EXERCISE REQUIREMENTS: Scan the entries for lines with "رمزي" and say how many there are, with nothing more.

DATASET CONTENT:

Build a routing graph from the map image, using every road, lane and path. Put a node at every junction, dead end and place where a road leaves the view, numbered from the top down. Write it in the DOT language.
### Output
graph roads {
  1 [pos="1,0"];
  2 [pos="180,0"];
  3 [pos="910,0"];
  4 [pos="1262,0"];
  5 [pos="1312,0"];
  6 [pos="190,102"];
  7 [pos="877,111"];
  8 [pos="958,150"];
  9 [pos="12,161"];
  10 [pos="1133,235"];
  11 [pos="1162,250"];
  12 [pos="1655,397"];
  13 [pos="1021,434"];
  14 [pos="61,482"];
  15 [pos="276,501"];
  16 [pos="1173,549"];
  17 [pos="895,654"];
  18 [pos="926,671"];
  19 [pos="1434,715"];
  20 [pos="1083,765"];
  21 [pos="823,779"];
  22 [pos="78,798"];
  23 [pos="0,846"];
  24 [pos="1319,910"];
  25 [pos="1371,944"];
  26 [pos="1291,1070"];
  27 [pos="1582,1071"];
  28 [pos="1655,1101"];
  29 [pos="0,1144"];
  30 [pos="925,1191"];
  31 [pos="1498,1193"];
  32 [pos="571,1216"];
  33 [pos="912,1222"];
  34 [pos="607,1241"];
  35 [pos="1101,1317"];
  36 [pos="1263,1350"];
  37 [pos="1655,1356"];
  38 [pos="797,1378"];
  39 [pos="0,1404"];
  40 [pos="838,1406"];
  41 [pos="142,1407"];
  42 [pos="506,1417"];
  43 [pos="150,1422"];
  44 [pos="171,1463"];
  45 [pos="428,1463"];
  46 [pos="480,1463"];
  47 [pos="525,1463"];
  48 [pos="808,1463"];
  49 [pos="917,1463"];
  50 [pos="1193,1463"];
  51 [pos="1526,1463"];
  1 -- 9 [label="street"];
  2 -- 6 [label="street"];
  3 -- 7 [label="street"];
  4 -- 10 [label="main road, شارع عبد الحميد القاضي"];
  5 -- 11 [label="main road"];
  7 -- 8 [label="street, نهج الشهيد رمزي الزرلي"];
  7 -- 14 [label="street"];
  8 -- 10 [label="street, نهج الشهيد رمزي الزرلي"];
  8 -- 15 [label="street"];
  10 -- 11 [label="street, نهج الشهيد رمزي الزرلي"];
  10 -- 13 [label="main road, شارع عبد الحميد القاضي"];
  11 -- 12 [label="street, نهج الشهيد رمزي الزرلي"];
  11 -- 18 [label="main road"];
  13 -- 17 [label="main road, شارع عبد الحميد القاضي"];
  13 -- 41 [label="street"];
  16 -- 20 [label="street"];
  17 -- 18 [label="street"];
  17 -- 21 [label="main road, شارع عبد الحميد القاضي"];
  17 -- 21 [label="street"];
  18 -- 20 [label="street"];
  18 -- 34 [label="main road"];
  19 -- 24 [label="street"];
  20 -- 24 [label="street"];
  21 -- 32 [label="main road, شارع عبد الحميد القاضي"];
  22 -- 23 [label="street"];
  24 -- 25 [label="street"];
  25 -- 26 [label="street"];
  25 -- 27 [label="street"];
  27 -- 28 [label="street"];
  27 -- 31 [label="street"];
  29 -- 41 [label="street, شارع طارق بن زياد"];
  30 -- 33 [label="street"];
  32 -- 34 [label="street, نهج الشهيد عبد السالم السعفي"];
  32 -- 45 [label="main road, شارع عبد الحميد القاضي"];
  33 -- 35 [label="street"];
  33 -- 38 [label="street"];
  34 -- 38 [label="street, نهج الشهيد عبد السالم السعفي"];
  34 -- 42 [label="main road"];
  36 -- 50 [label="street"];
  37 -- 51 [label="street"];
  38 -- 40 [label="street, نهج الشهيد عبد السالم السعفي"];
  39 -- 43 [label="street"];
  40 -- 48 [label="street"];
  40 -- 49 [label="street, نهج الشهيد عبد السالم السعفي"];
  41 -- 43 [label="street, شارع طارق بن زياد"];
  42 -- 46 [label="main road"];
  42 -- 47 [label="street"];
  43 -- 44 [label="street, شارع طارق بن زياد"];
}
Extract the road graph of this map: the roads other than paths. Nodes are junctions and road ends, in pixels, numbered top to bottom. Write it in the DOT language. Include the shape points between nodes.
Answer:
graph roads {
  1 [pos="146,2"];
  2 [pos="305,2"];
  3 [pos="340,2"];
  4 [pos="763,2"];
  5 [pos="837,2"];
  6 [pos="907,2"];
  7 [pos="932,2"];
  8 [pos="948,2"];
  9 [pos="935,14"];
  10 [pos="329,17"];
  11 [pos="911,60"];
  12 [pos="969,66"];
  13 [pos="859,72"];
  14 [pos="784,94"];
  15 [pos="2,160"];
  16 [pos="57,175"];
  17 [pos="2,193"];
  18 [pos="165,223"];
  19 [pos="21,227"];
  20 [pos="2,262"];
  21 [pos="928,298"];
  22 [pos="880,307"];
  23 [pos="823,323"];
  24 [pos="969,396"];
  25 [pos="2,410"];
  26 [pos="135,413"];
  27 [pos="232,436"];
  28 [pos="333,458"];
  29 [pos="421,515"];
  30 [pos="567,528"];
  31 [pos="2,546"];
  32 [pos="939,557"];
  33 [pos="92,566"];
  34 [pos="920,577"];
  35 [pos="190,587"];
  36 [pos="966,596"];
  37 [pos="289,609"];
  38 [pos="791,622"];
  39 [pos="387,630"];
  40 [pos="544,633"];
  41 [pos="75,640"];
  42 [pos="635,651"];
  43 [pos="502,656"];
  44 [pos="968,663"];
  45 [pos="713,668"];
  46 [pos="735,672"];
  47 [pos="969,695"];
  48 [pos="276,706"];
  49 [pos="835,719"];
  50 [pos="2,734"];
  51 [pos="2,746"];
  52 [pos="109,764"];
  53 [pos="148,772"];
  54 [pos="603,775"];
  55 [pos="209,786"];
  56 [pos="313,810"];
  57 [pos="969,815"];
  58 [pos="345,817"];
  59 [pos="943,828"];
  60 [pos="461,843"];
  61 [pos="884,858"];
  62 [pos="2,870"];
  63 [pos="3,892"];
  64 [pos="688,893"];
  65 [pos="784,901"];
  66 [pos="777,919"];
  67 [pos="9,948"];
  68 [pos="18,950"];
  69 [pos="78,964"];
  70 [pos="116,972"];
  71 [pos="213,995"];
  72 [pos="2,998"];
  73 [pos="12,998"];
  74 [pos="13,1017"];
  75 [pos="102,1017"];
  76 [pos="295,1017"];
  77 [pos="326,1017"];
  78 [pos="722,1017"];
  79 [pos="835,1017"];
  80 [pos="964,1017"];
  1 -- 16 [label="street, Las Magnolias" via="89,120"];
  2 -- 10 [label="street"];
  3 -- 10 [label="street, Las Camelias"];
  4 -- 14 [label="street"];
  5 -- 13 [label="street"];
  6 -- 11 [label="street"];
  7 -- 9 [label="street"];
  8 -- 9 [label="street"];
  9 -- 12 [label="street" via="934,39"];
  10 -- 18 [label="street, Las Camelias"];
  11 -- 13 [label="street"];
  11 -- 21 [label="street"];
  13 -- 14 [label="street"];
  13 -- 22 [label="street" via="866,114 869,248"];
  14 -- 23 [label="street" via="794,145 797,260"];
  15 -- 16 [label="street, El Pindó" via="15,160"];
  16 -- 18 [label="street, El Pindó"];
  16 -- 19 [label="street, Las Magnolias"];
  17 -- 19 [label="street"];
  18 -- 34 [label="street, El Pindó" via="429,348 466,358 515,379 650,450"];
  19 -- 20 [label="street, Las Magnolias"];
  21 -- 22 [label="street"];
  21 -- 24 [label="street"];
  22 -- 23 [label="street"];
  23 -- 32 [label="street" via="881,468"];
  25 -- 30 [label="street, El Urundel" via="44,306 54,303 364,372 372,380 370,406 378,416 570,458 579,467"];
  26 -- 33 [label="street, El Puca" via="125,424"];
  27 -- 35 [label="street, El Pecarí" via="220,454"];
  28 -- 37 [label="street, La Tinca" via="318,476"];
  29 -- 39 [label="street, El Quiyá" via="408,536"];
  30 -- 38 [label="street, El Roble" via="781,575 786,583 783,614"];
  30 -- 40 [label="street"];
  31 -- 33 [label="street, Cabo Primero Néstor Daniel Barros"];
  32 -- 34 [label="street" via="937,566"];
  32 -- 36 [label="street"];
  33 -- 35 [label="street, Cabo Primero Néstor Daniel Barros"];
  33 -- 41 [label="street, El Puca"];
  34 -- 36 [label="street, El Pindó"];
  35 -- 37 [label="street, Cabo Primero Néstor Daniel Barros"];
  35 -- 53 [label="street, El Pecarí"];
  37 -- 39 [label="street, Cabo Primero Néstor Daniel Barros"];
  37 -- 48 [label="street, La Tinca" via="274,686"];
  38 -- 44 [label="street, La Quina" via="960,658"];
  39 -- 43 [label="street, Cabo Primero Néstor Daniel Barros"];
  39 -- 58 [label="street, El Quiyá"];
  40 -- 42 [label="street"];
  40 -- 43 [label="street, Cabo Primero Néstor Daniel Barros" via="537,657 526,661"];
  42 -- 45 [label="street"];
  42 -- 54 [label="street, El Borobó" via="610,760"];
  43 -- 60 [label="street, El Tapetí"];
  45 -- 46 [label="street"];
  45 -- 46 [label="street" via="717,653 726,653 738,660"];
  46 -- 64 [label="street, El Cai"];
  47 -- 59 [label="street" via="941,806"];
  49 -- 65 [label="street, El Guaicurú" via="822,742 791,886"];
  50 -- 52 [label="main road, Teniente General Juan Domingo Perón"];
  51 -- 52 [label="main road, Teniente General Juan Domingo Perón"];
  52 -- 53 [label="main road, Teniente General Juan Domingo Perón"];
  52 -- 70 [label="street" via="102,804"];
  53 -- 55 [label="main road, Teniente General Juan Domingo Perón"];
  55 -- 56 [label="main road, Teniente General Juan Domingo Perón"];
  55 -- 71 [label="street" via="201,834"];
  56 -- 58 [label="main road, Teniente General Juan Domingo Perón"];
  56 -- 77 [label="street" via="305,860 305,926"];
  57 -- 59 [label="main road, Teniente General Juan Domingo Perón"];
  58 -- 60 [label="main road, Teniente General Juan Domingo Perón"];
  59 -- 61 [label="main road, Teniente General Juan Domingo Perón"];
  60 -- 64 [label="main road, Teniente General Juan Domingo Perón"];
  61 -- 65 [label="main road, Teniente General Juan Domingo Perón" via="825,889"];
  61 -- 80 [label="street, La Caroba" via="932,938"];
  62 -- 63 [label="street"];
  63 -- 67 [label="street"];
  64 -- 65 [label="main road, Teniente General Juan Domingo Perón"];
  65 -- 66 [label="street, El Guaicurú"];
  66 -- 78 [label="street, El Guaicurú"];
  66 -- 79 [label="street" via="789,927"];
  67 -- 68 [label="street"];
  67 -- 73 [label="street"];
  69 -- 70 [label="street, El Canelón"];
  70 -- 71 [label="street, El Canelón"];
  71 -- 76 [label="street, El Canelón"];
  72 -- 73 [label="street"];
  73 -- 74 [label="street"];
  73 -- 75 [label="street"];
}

RESULT OF THE EXERCISE: 4